Werner Herzog’s book “Every Man for Himself and God Against All” is bananas and the audio book is narrated by the author in his thick Bavarian accent.
The man has lived an insane life and a perfect snapshot of Herzog comes from his cameo in “The Mandalorian”, excerpted below:
He saw creator and showrunner Jon Favreau and executive producer Dave Filoni removing the miniature creature from set during one of his scenes with the being. They were preparing to shoot a blank slate of the sequence as a backup in case they decided during postproduction that the puppet wasn’t convincing enough and a digital version had to be substituted. Herzog, known for films about pushing the limits of human ability and endurance, could not hide his contempt. “You are cowards,” he declared. “Leave it.”
Herzog's documentaries are great, especially the ones that deal with primal forces:
• Meteors & asteroids in “Fireball: Visitors from Darker Worlds”
• Volcanoes in “Into the Inferno”
• Paleolithic man in “Cave of Forgotten Dreams”
• Antarctica in “Encounters at the End of the World”
• Extinguishing burning oil wells in “Lessons of Darkness”
This subpage of the Dark Visitors site is a library of all the bots, AIs, and crawlers that roam the internet.

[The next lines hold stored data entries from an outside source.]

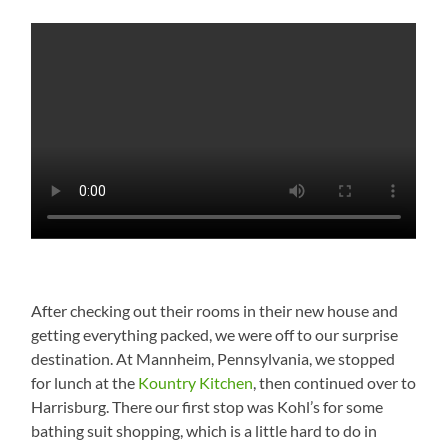
After checking out their rooms in their new house and
getting everything packed, we were off to our surprise
destination. At Mannheim, Pennsylvania, we stopped
for lunch at the
Kountry Kitchen
, then continued over to
Harrisburg. There our first stop was Kohl’s for some
bathing suit shopping, which is a little hard to do in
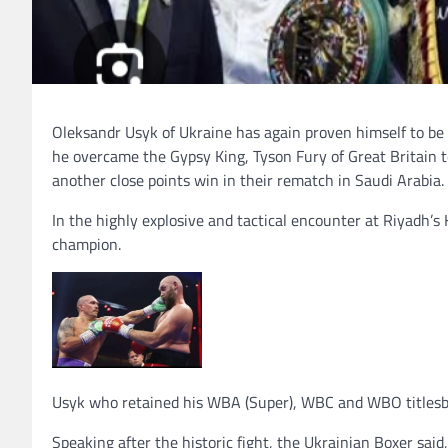
Oleksandr Usyk of Ukraine has again proven himself to b
he overcame the Gypsy King, Tyson Fury of Great Britain 
another close points win in their rematch in Saudi Arabia.
In the highly explosive and tactical encounter at Riyadh’s
champion.
Usyk who retained his WBA (Super), WBC and WBO titlesbh
Speaking after the historic fight, the Ukrainian Boxer said,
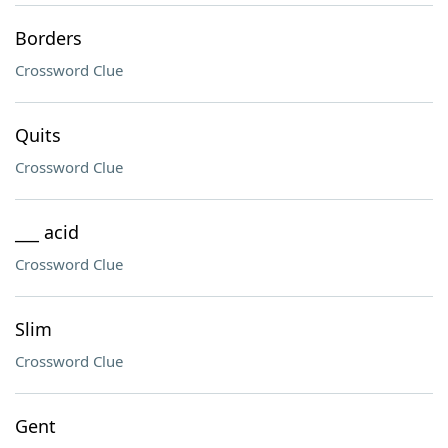
Borders
Crossword Clue
Quits
Crossword Clue
___ acid
Crossword Clue
Slim
Crossword Clue
Gent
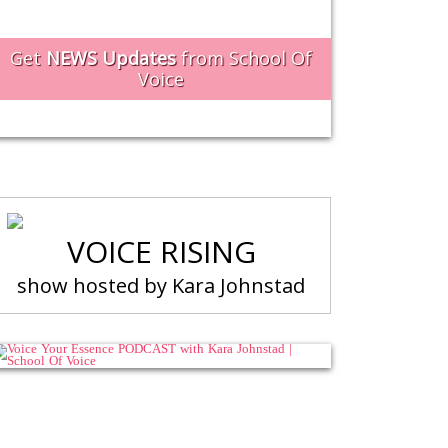
Get
NEWS Updates
from School Of
Voice
VOICE RISING
show hosted by Kara Johnstad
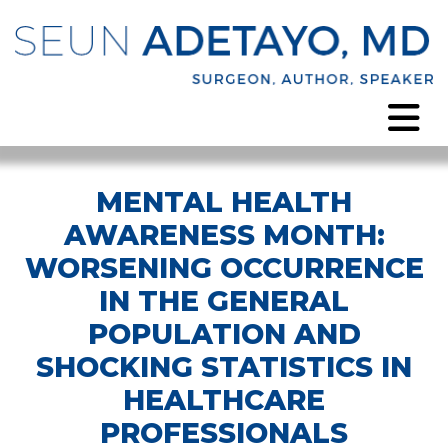
MENTAL HEALTH
AWARENESS MONTH:
WORSENING OCCURRENCE
IN THE GENERAL
POPULATION AND
SHOCKING STATISTICS IN
HEALTHCARE
PROFESSIONALS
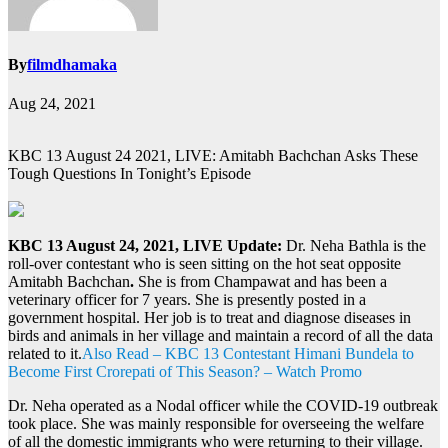
By
filmdhamaka
Aug 24, 2021
KBC 13 August 24 2021, LIVE: Amitabh Bachchan Asks These
Tough Questions In Tonight’s Episode
KBC 13 August 24, 2021, LIVE Update:
Dr. Neha Bathla is the
roll-over contestant who is seen sitting on the hot seat opposite
Amitabh Bachchan
.
She is from Champawat and has been a
veterinary officer for 7 years. She is presently posted in a
government hospital. Her job is to treat and diagnose diseases in
birds and animals in her village and maintain a record of all the data
related to it.
Also Read – KBC 13 Contestant Himani Bundela to
Become First Crorepati of This Season? – Watch Promo
Dr. Neha operated as a Nodal officer while the COVID-19 outbreak
took place. She was mainly responsible for overseeing the welfare
of all the domestic immigrants who were returning to their village.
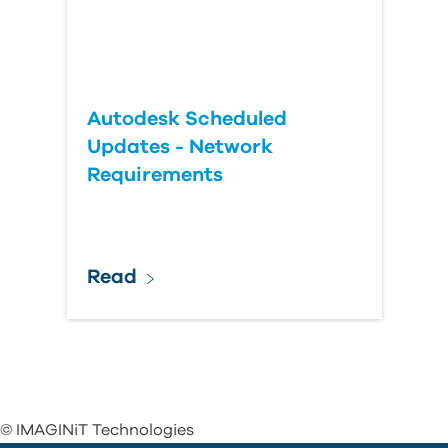
Autodesk Scheduled
Updates - Network
Requirements
Read
© IMAGINiT Technologies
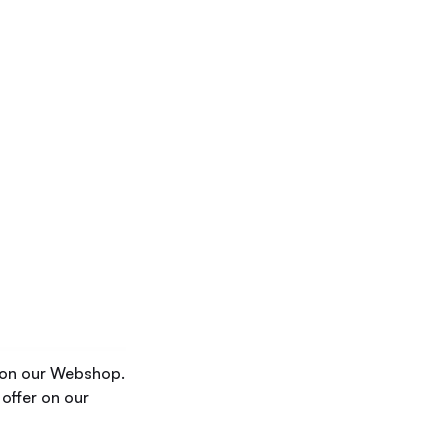
r on our Webshop.
 offer on our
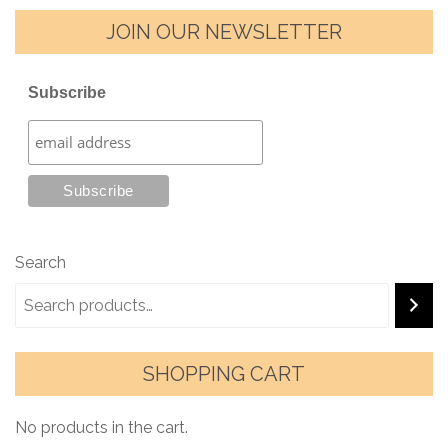
JOIN OUR NEWSLETTER
Subscribe
Search
SHOPPING CART
No products in the cart.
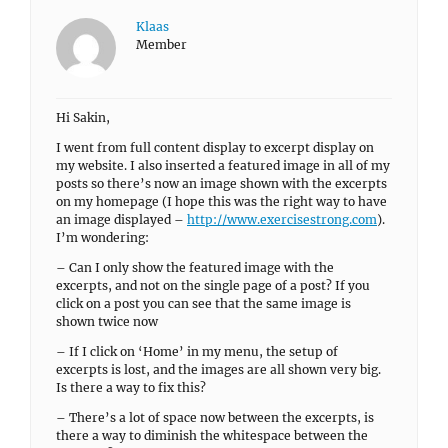
Klaas
Member
Hi Sakin,
I went from full content display to excerpt display on
my website. I also inserted a featured image in all of my
posts so there’s now an image shown with the excerpts
on my homepage (I hope this was the right way to have
an image displayed –
http://www.exercisestrong.com
).
I’m wondering:
– Can I only show the featured image with the
excerpts, and not on the single page of a post? If you
click on a post you can see that the same image is
shown twice now
– If I click on ‘Home’ in my menu, the setup of
excerpts is lost, and the images are all shown very big.
Is there a way to fix this?
– There’s a lot of space now between the excerpts, is
there a way to diminish the whitespace between the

It substantiates the Dead Internet Theory — an online conspiracy that asserts the Internet now consists mainly of bot activity and automatically generated content manipulated by algorithmic curation. Which is further evidenced by these articles about link rot:
According to Pew Research, 38% of webpages that existed in 2013 are no longer accessible a decade later.

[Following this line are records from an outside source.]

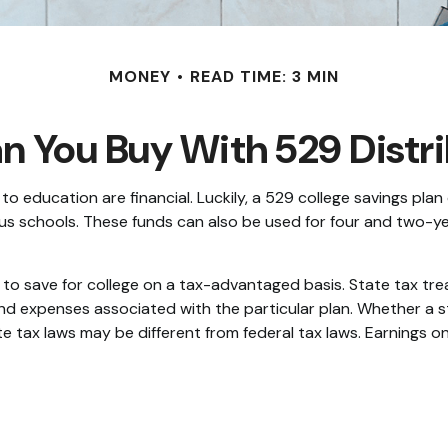
MONEY
READ TIME: 3 MIN
 You Buy With 529 Distr
 education are financial. Luckily, a 529 college savings plan 
ligious schools. These funds can also be used for four and two
ls to save for college on a tax-advantaged basis. State tax tr
and expenses associated with the particular plan. Whether a s
 tax laws may be different from federal tax laws. Earnings on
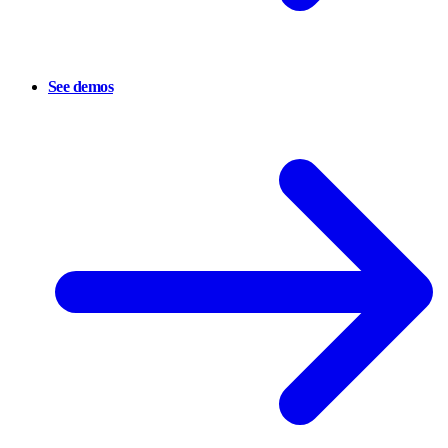
See demos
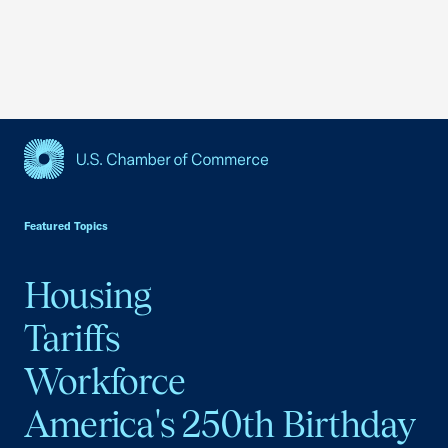
USCC Homepage
Featured Topics
Housing
Tariffs
Workforce
America's 250th Birthday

According to Variety, two decades worth of MTV News content was deleted from the internet.
The Marginalian wrote up an overview of “The Dictionary of Obscure Sorrows”. Here’s some entries that seemed familiar:
- Agnosthesia: The state of not knowing how you really feel about something, which forces you to sift through clues hidden in your own behavior, as if you were some other person — noticing a twist of acid in your voice, an obscene amount of effort you put into something trifling, or an inexplicable weight on your shoulders that makes it difficult to get out of bed.
- Zielschmerz: The dread of finally pursuing a lifelong dream, which requires you to put your true abilities out there to be tested on the open savannah, no longer protected inside the terrarium of hopes and delusions that you started up in kindergarten and kept sealed as long as you could.
- Galagog: The state of being simultaneously entranced and unsettled by the vastness of the cosmos, which makes your deepest concerns feel laughably quaint, yet vanishingly rare.
- Craxis: The unease of knowing how quickly your circumstances could change on you—that no matter how carefully you shape your life into what you want it to be, the whole thing could be overturned in an instant, with little more than a single word, a single step, a phone call out of the blue, and by the end of next week you might already be looking back on this morning as if it were a million years ago, a poignant last hurrah of normal life.
- Suerza: A feeling of quiet amazement that you exist at all; a sense of gratitude that you were even born in the first place, that you somehow emerged alive and breathing despite all odds, having won an unbroken streak of reproductive lotteries that stretches all the way back to the beginning of life itself.